● **EXERCISE DETAILS**: Write out the records below again, changing "absolute pixels" to "exact pixel positions" everywhere it appears and leaving all else as is. Leave the pictures out of your answer.
***** INFORMATION SHOWN *****
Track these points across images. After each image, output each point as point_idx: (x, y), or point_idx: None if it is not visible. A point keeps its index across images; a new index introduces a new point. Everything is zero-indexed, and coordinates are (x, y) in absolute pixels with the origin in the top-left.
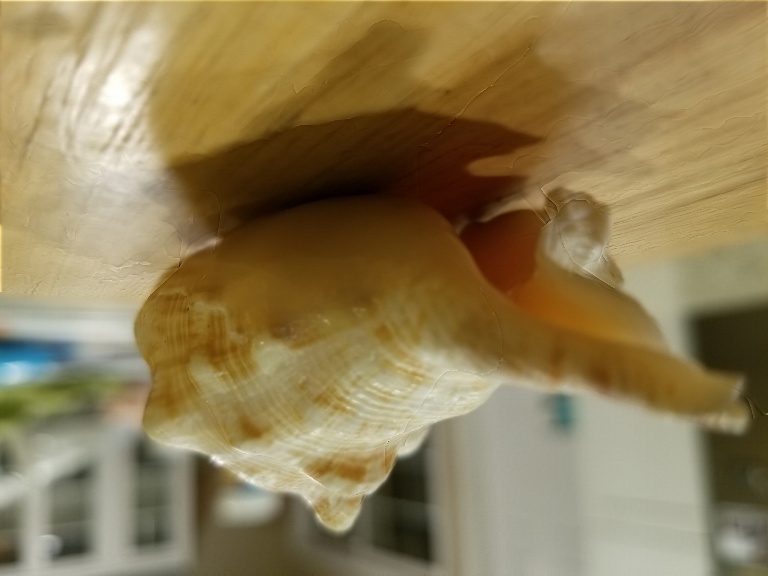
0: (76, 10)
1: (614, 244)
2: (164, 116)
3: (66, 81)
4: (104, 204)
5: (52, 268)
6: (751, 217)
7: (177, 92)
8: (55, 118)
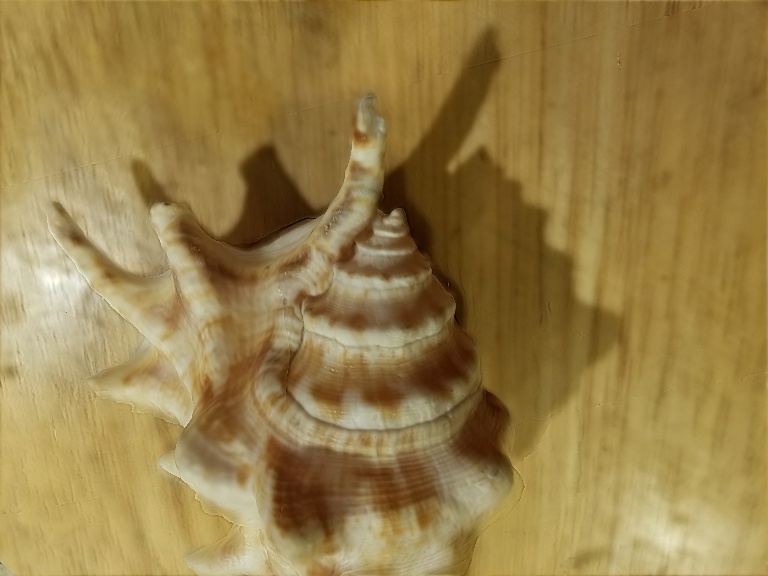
0: (558, 570)
1: (9, 393)
2: (515, 510)
3: None
4: (528, 389)
5: (551, 87)
6: (1, 500)
7: (515, 533)
8: (561, 487)
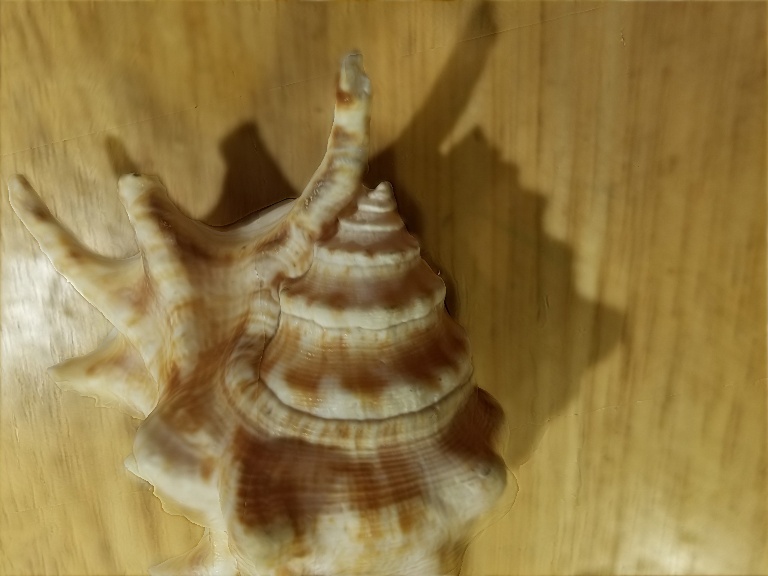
0: None
1: None
2: (510, 524)
3: (557, 546)
4: (524, 391)
5: (551, 64)
6: None
7: (510, 550)
8: (559, 499)
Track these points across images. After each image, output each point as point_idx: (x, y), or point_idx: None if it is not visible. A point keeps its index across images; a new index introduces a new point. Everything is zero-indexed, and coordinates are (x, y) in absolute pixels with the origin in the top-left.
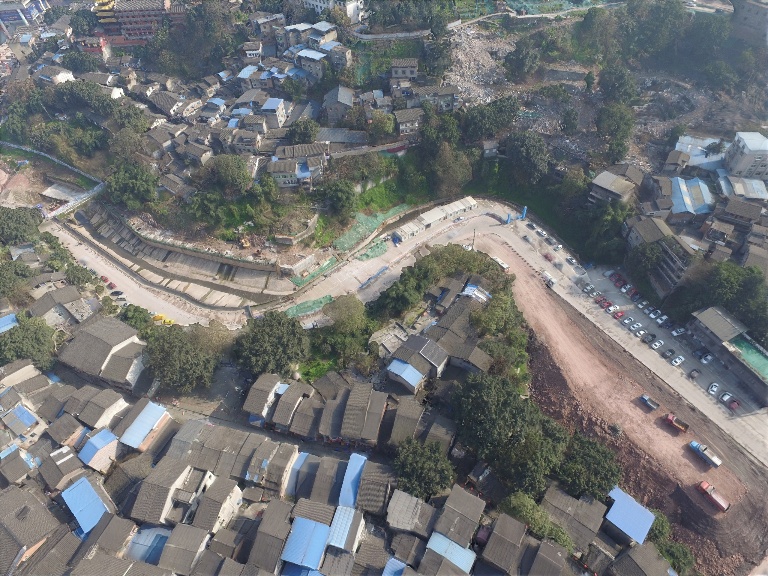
*****
● **EXPECTED ANSWER**:
Track these points across images. After each image, output each point as point_idx: (x, y), or point_idx: None if it is not visible. A point keeps its index across images; a new index introduces a new point. Everything is zero-indexed, and coordinates are (x, y) in exact pixel positions with the origin in the top-left.
0: (76, 10)
1: (614, 244)
2: (164, 116)
3: (66, 81)
4: (104, 204)
5: (52, 268)
6: (751, 217)
7: (177, 92)
8: (55, 118)
0: (558, 570)
1: (9, 393)
2: (515, 510)
3: None
4: (528, 389)
5: (551, 87)
6: (1, 500)
7: (515, 533)
8: (561, 487)
0: None
1: None
2: (510, 524)
3: (557, 546)
4: (524, 391)
5: (551, 64)
6: None
7: (510, 550)
8: (559, 499)
Track these points across images. After each image, output each point as point_idx: (x, y), or point_idx: None if it is not visible. A point keeps its index across images; a new index introduces a new point. Everything is zero-indexed, and coordinates are (x, y) in exact pixel positions with the origin in the top-left.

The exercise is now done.